- **Exercise goal**:
Copy without pictures. Please restate each line of the listing exactly.
Data listing Start Marker
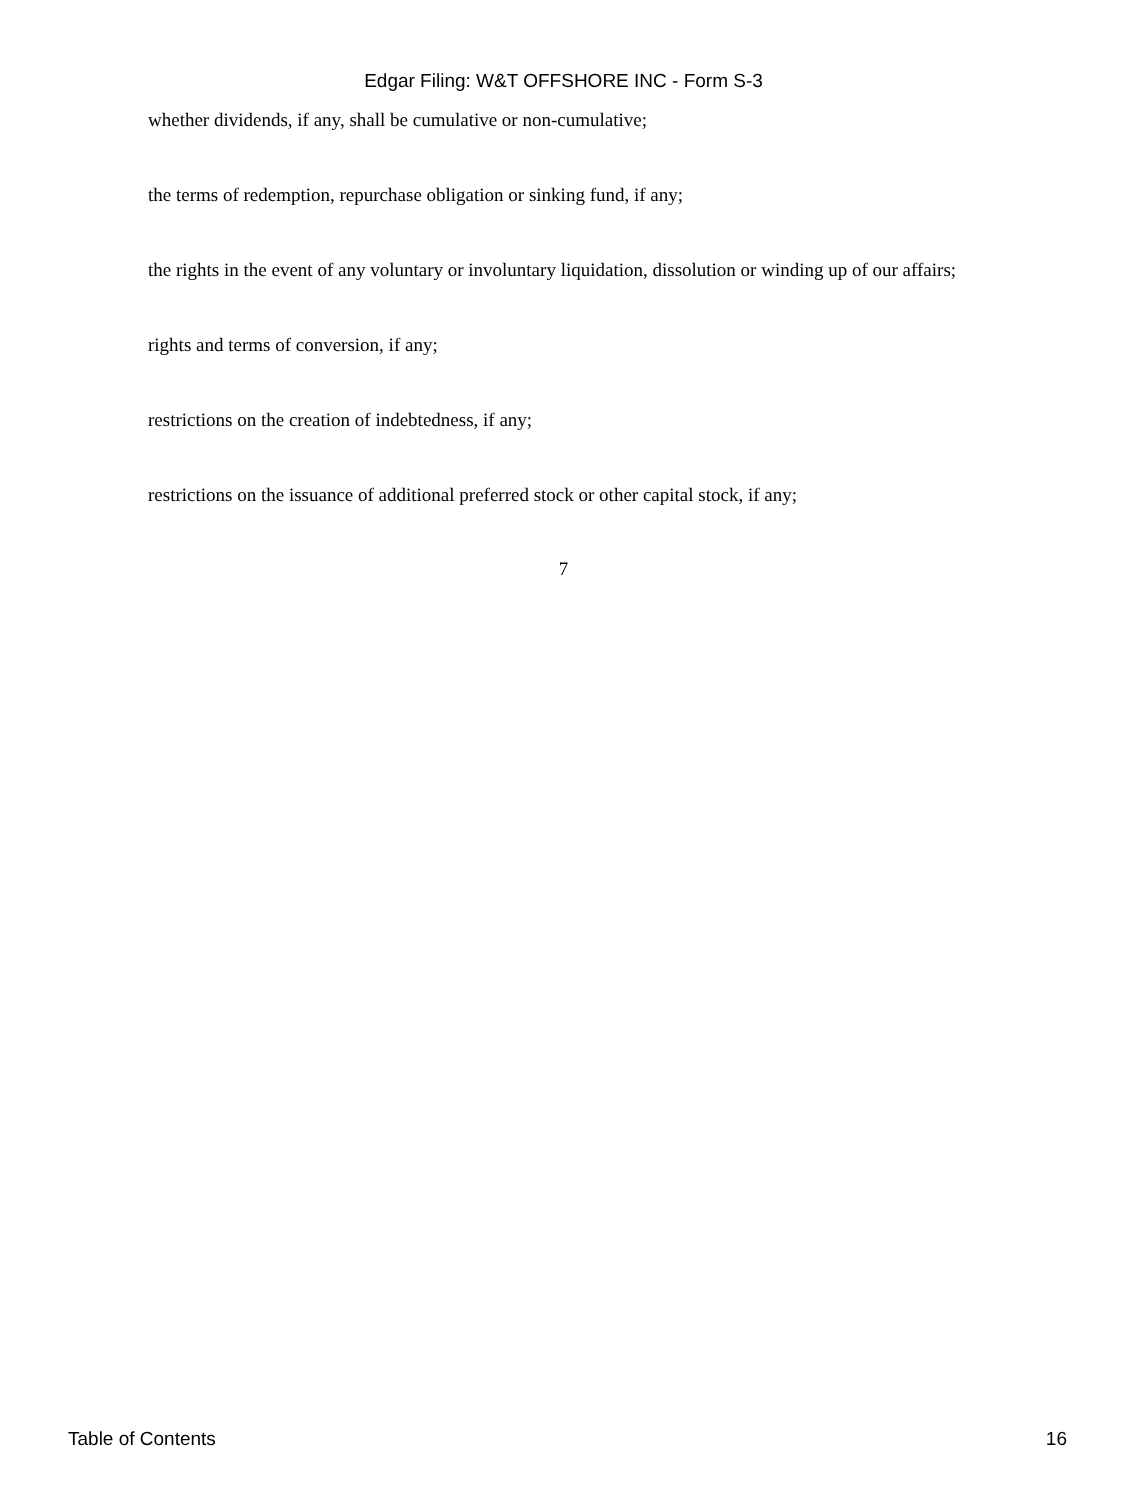Edgar Filing: W&T OFFSHORE INC - Form S-3
whether dividends, if any, shall be cumulative or non-cumulative;
the terms of redemption, repurchase obligation or sinking fund, if any;
the rights in the event of any voluntary or involuntary liquidation, dissolution or winding up of our affairs;
rights and terms of conversion, if any;
restrictions on the creation of indebtedness, if any;
restrictions on the issuance of additional preferred stock or other capital stock, if any;
7
Table of Contents 16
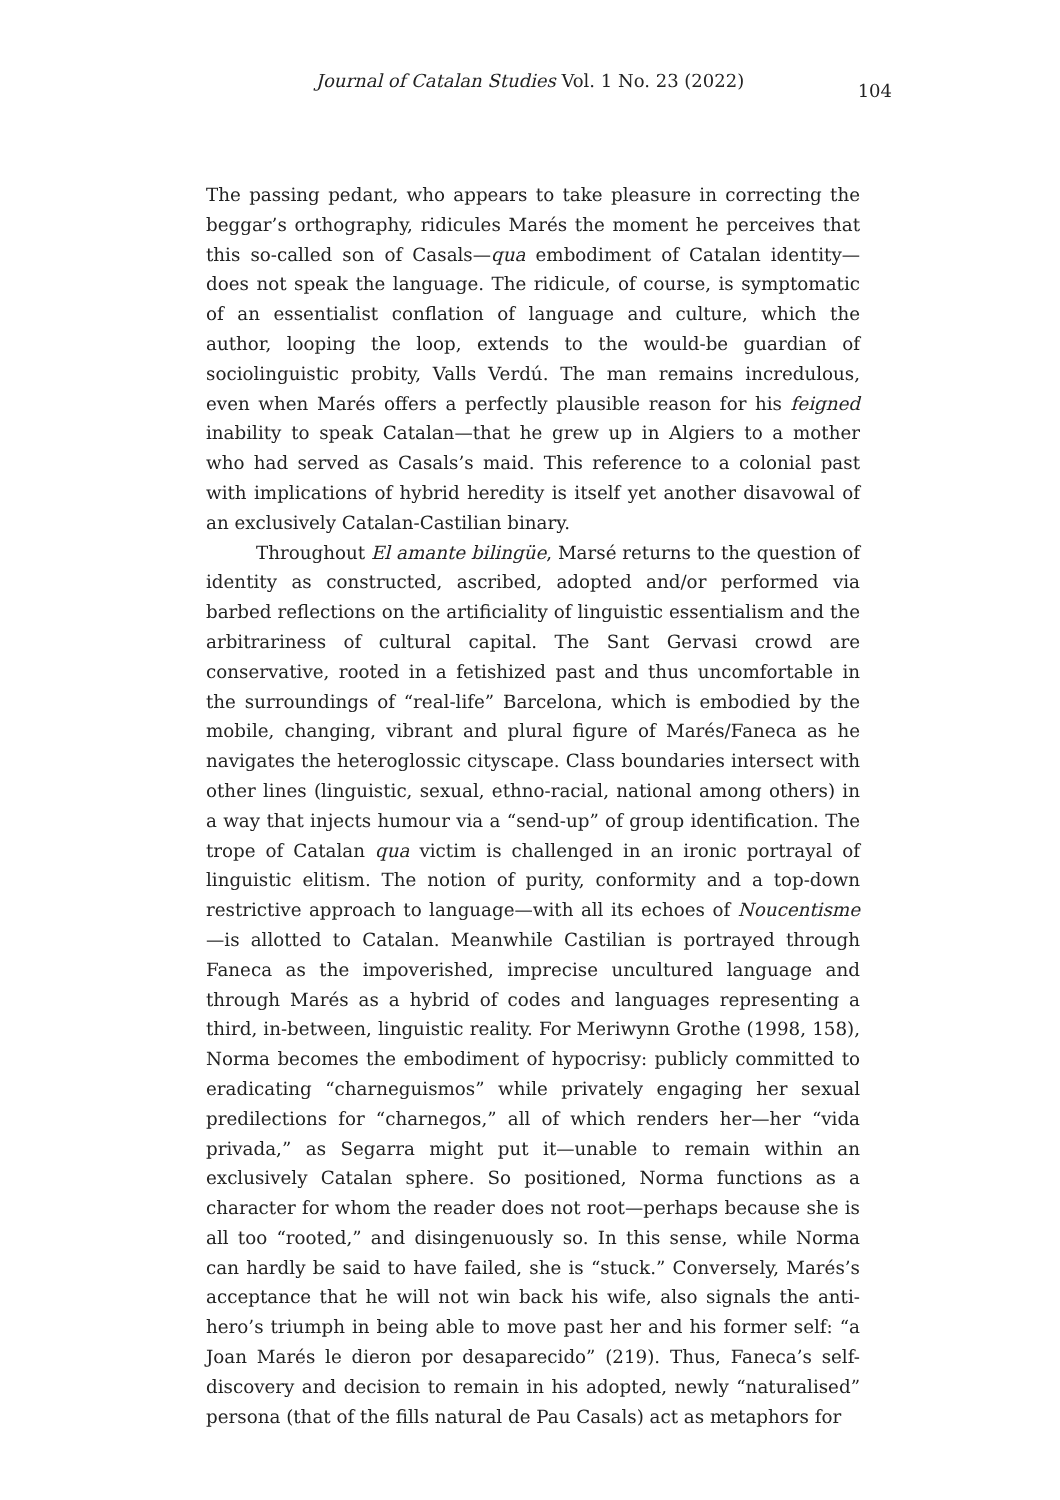Journal of Catalan Studies Vol. 1 No. 23 (2022)
104
The passing pedant, who appears to take pleasure in correcting the beggar’s orthography, ridicules Marés the moment he perceives that this so-called son of Casals—qua embodiment of Catalan identity—does not speak the language. The ridicule, of course, is symptomatic of an essentialist conflation of language and culture, which the author, looping the loop, extends to the would-be guardian of sociolinguistic probity, Valls Verdú. The man remains incredulous, even when Marés offers a perfectly plausible reason for his feigned inability to speak Catalan—that he grew up in Algiers to a mother who had served as Casals’s maid. This reference to a colonial past with implications of hybrid heredity is itself yet another disavowal of an exclusively Catalan-Castilian binary.
Throughout El amante bilingüe, Marsé returns to the question of identity as constructed, ascribed, adopted and/or performed via barbed reflections on the artificiality of linguistic essentialism and the arbitrariness of cultural capital. The Sant Gervasi crowd are conservative, rooted in a fetishized past and thus uncomfortable in the surroundings of “real-life” Barcelona, which is embodied by the mobile, changing, vibrant and plural figure of Marés/Faneca as he navigates the heteroglossic cityscape. Class boundaries intersect with other lines (linguistic, sexual, ethno-racial, national among others) in a way that injects humour via a “send-up” of group identification. The trope of Catalan qua victim is challenged in an ironic portrayal of linguistic elitism. The notion of purity, conformity and a top-down restrictive approach to language—with all its echoes of Noucentisme—is allotted to Catalan. Meanwhile Castilian is portrayed through Faneca as the impoverished, imprecise uncultured language and through Marés as a hybrid of codes and languages representing a third, in-between, linguistic reality. For Meriwynn Grothe (1998, 158), Norma becomes the embodiment of hypocrisy: publicly committed to eradicating “charneguismos” while privately engaging her sexual predilections for “charnegos,” all of which renders her—her “vida privada,” as Segarra might put it—unable to remain within an exclusively Catalan sphere. So positioned, Norma functions as a character for whom the reader does not root—perhaps because she is all too “rooted,” and disingenuously so. In this sense, while Norma can hardly be said to have failed, she is “stuck.” Conversely, Marés’s acceptance that he will not win back his wife, also signals the anti-hero’s triumph in being able to move past her and his former self: “a Joan Marés le dieron por desaparecido” (219). Thus, Faneca’s self-discovery and decision to remain in his adopted, newly “naturalised” persona (that of the fills natural de Pau Casals) act as metaphors for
Data listing End Marker
- **Answer to the problem**:
Edgar Filing: W&T OFFSHORE INC - Form S-3
whether dividends, if any, shall be cumulative or non-cumulative;
the terms of redemption, repurchase obligation or sinking fund, if any;
the rights in the event of any voluntary or involuntary liquidation, dissolution or winding up of our affairs;
rights and terms of conversion, if any;
restrictions on the creation of indebtedness, if any;
restrictions on the issuance of additional preferred stock or other capital stock, if any;
7
Table of Contents 16
Journal of Catalan Studies Vol. 1 No. 23 (2022)
104
The passing pedant, who appears to take pleasure in correcting the beggar’s orthography, ridicules Marés the moment he perceives that this so-called son of Casals—qua embodiment of Catalan identity—does not speak the language. The ridicule, of course, is symptomatic of an essentialist conflation of language and culture, which the author, looping the loop, extends to the would-be guardian of sociolinguistic probity, Valls Verdú. The man remains incredulous, even when Marés offers a perfectly plausible reason for his feigned inability to speak Catalan—that he grew up in Algiers to a mother who had served as Casals’s maid. This reference to a colonial past with implications of hybrid heredity is itself yet another disavowal of an exclusively Catalan-Castilian binary.
Throughout El amante bilingüe, Marsé returns to the question of identity as constructed, ascribed, adopted and/or performed via barbed reflections on the artificiality of linguistic essentialism and the arbitrariness of cultural capital. The Sant Gervasi crowd are conservative, rooted in a fetishized past and thus uncomfortable in the surroundings of “real-life” Barcelona, which is embodied by the mobile, changing, vibrant and plural figure of Marés/Faneca as he navigates the heteroglossic cityscape. Class boundaries intersect with other lines (linguistic, sexual, ethno-racial, national among others) in a way that injects humour via a “send-up” of group identification. The trope of Catalan qua victim is challenged in an ironic portrayal of linguistic elitism. The notion of purity, conformity and a top-down restrictive approach to language—with all its echoes of Noucentisme—is allotted to Catalan. Meanwhile Castilian is portrayed through Faneca as the impoverished, imprecise uncultured language and through Marés as a hybrid of codes and languages representing a third, in-between, linguistic reality. For Meriwynn Grothe (1998, 158), Norma becomes the embodiment of hypocrisy: publicly committed to eradicating “charneguismos” while privately engaging her sexual predilections for “charnegos,” all of which renders her—her “vida privada,” as Segarra might put it—unable to remain within an exclusively Catalan sphere. So positioned, Norma functions as a character for whom the reader does not root—perhaps because she is all too “rooted,” and disingenuously so. In this sense, while Norma can hardly be said to have failed, she is “stuck.” Conversely, Marés’s acceptance that he will not win back his wife, also signals the anti-hero’s triumph in being able to move past her and his former self: “a Joan Marés le dieron por desaparecido” (219). Thus, Faneca’s self-discovery and decision to remain in his adopted, newly “naturalised” persona (that of the fills natural de Pau Casals) act as metaphors for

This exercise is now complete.